〔あまりに悲しき端宗(タンジョン)の運命!〕

母の愛を知らずに育った

もし朝鮮王朝から1人だけタイムスリップさせることができるとすれば、誰を選ぶだろうか。
すぐに思い浮かんだのが、6代王の端宗(タンジョン)だった。
端宗は、祖父が4代王・世宗(セジョン)で父が5代王・文宗(ムンジョン)である。ともに学識にすぐれていた王として有名だ。

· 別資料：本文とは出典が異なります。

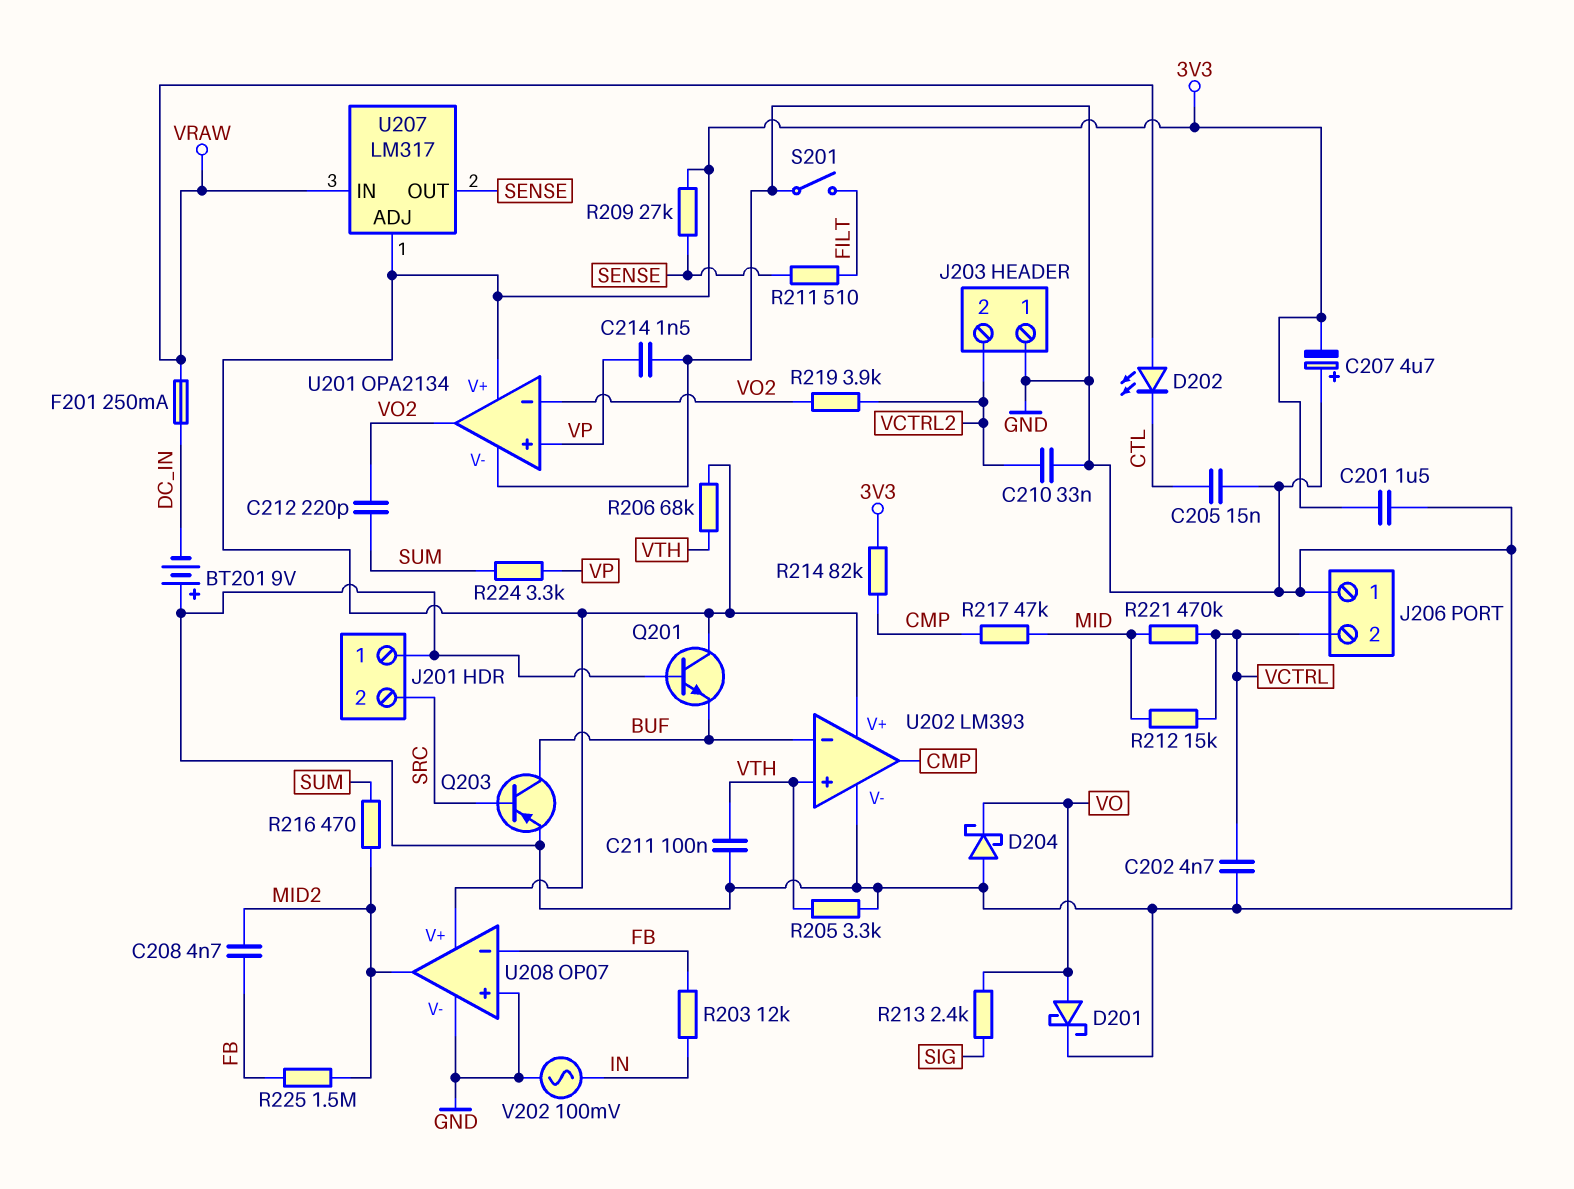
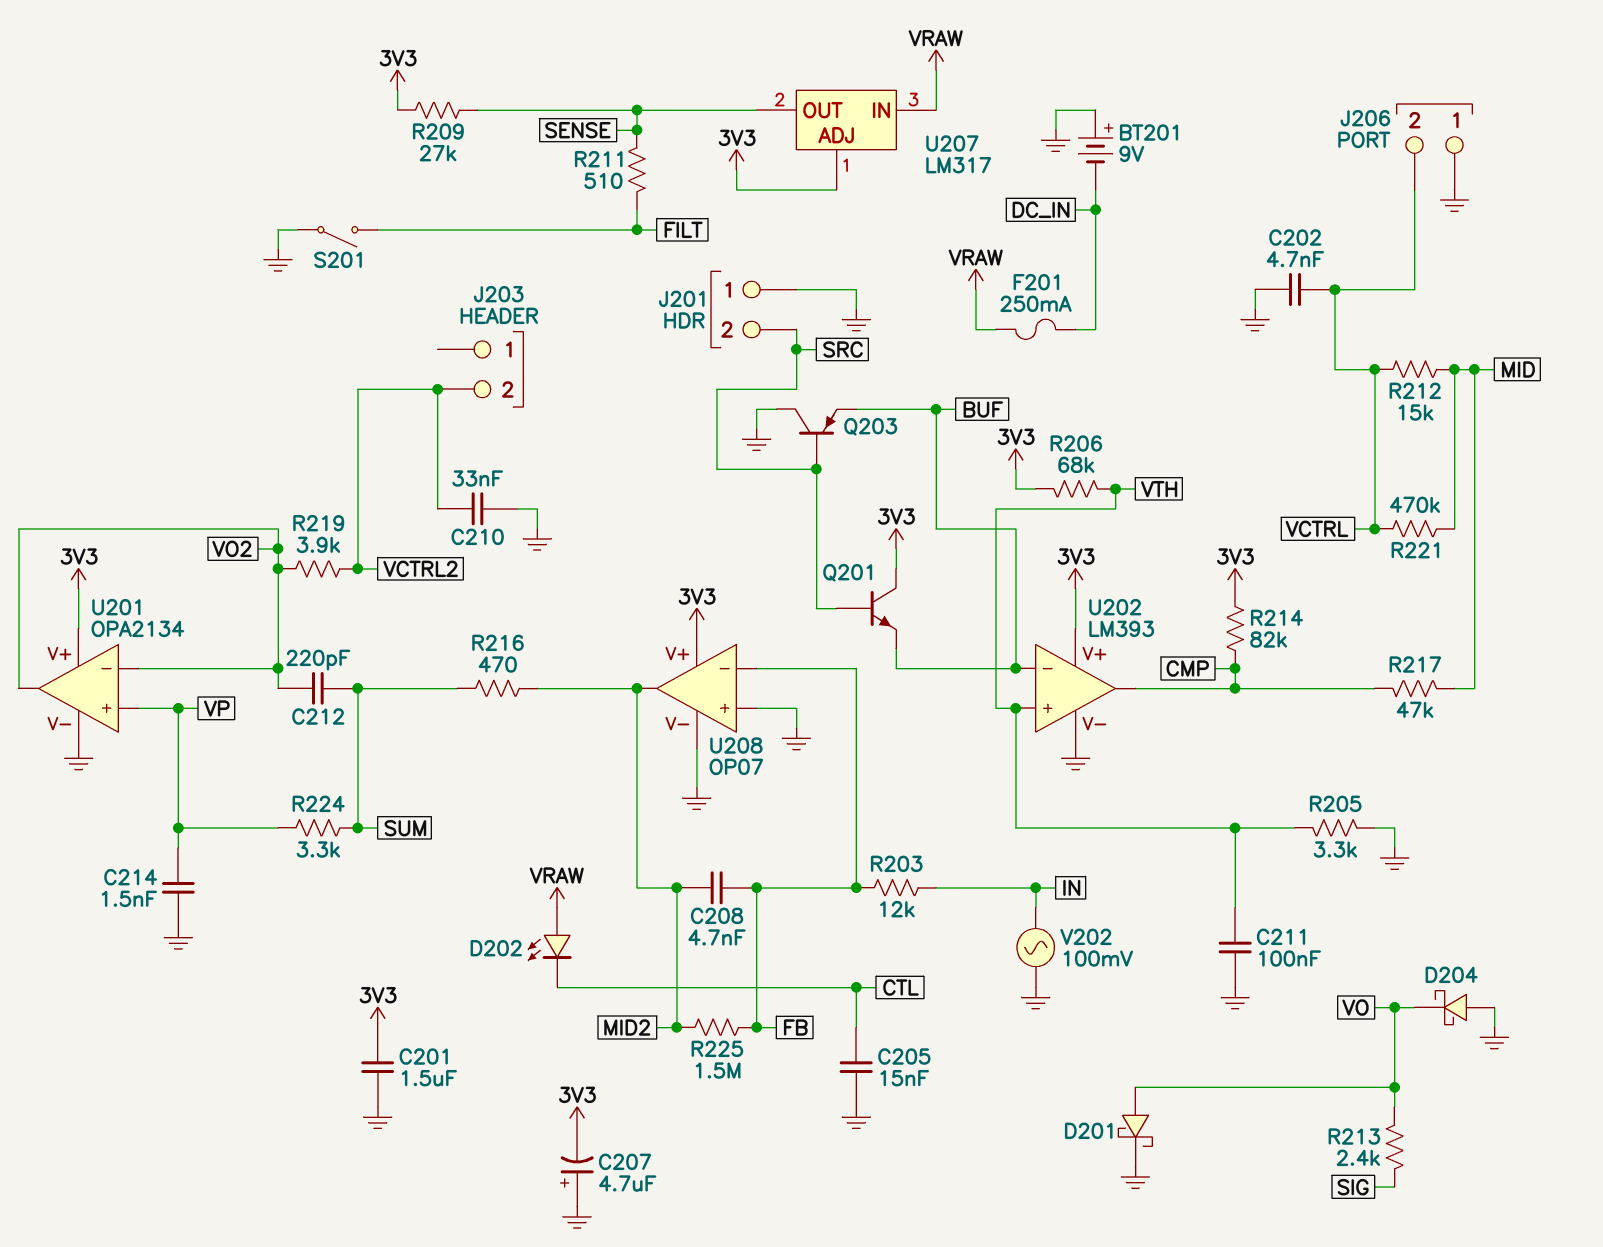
J203 pin 1: GND -> none
Q201: NPN (B GND, C 3V3, E BUF) -> NPN (B SRC, C 3V3, E BUF)
Q203: PNP (B SRC, C BUF, E GND) -> PNP (B SRC, C GND, E BUF)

その血を受け継いで、端宗も文治主義の王政を行なうのに十分な素養を持っていた。しかし、彼は1452年に王位を継承したものの、3年後の1455年に叔父の首陽(スヤン)大君(世宗の次男で文宗の弟)に王位を奪われて、政治的な才能を発揮することができなかった。
朝鮮王朝の歴代王は27人なのだが、端宗ほど悲劇に見舞われた王は他にいないのではないか。
そもそも、端宗は生まれたときから哀しみに包まれていた。彼を産んだ顕徳(ヒョンドク)王后は産後すぐに亡くなってしまい、端宗は母の愛を知らずに育った。このことが端宗の人生に暗い影を落とす。
端宗が即位したとき、彼はまだ11歳の未成年だった。こういうときに朝鮮王朝では生母が摂政をして王が成人するのを待つのだが、端宗の場合は生母がいなかったので後ろ楯を得られなかった。それが叔父の首陽につけこまれる根拠となってしまった。
強引に端宗に譲位させて首陽が7代王・世祖(セジョ)となると、高官たちによって端宗の復位騒動が起きた。




それが歴史上有名な「死六臣」の事件だが、それを未然に防いだ世祖は再び復位騒動が起きないように、端宗を僻地に流罪としたあげくに死罪を命じた。1457年のことで、端宗はまだ16歳だった。